Text passage Start Marker

With a name like Fhb1, this particular gene is unlikely to ever become a household name.
But it has the potential to combat a fungal disease that has been plaguing wheat farmers for years. Wheat scab can cripple a farmer’s yield and cost millions of dollars in crop losses.
So when the gene was discovered years ago—in one of 62,000 wheat plants kept viable at the Agricultural Research Service (ARS) National Small Grains Collection in Aberdeen, Idaho—scientists knew they had a potentially powerful genetic tool on their hands.
This really important gene was in a wheat plant with origins in China that produced poor-quality grain and unacceptably low yields and was susceptible to other diseases. So researchers needed to cross breed it with commercial wheat varieties to produce a scab-resistant wheat suitable for U.S. markets.
That would take more than a decade (the first crosses were made in 2004) and contributions from an international network of researchers at 90 locations. But the goal has finally been reached. A new scab-resistant, soft, red wheat suitable for cakes and cookies was recently released, and enough seed will be available this fall for it to be produced on thousands of acres, primarily on the East Coast, says José M. Costa, the ARS national program leader who began the project when he was a professor and wheat breeder at the University of Maryland.
Much of the funding came from the U.S. Wheat and Barley Scab Initiative, an ARS project designed to minimize the threat posed by Fusarium head blight (scab). But Costa says the achievement also would not have been possible without some invaluable ARS assets: its collection of wheat plants, its extensive research network and wheat quality labs, and facilities capable of quickly deciphering a plant’s genetic make-up. “Like almost all new wheat varieties produced these days, this was only made possible because of a unique ARS support system that is largely unknown to the general public,” he says.

Text passage End Marker

▸ Prompt A: In the passage about the Fhb1 wheat gene, in what year were the first crosses made?
▸ Prompt B: Carry on the passage about the scab-resistant wheat from the point where it ends.
The entries have nothing to do with this work.

Supplied records Start Marker

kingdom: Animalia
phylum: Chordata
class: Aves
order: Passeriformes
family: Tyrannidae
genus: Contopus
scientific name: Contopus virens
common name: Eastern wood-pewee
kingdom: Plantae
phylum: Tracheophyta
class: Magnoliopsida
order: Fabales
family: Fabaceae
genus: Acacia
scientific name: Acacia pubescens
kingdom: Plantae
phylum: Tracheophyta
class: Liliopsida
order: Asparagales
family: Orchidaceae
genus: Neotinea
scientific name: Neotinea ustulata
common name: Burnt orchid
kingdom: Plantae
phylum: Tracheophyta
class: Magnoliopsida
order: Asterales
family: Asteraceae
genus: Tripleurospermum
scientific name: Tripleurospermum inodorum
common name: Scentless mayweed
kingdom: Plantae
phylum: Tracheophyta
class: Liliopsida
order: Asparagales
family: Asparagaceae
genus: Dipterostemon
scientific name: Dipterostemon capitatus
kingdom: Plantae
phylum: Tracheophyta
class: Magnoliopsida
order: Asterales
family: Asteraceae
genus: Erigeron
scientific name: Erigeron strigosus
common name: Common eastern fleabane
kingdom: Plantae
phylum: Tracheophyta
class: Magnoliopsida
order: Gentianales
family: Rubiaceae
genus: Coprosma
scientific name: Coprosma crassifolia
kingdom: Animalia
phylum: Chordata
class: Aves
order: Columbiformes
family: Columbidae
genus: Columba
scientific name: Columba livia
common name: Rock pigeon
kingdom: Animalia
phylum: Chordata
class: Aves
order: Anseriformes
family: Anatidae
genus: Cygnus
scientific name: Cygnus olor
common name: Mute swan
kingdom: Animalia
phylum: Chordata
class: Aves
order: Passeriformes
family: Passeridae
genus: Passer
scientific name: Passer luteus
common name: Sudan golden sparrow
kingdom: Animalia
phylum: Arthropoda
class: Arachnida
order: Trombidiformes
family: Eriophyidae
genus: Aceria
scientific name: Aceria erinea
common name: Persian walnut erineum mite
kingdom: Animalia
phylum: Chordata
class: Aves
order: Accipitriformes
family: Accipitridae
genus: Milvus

Supplied records End Marker

▸ Answer space A: 2004

▸ Answer space B:
The small grains collection in Aberdeen was vital, he says. It’s a storehouse of wheat plants equipped with genes that can combat crippling diseases, increase yields, enhance drought tolerance and help address emerging threats.
Breeding new plants can be tedious and frustrating. Try transferring a specific gene into a plant, and other genes inevitably come along with it—sometimes bringing undesirable traits. That’s why Costa also credits the contributions of the ARS small grains genotyping centers in Raleigh, North Carolina; Pullman, Washington; Fargo, North Dakota; and Manhattan, Kansas. Those centers were uniquely equipped to screen wheat plants to determine if they retained the desired version of the key gene.
Wheat plants also were screened across an international network of 90 nurseries so they could be assessed in a range of climates, soils, growing conditions and pathogen pressure. The finalists were tested at the ARS Soft Wheat Quality Laboratory in Wooster, Ohio. The lab is one of four such ARS labs, and the only one suitable for evaluating the kind of soft, red wheat varieties produced on the East Coast.
New wheat varieties don’t show up on store shelves, of course. But this one is likely to make its way into your cakes and cookies for years to come.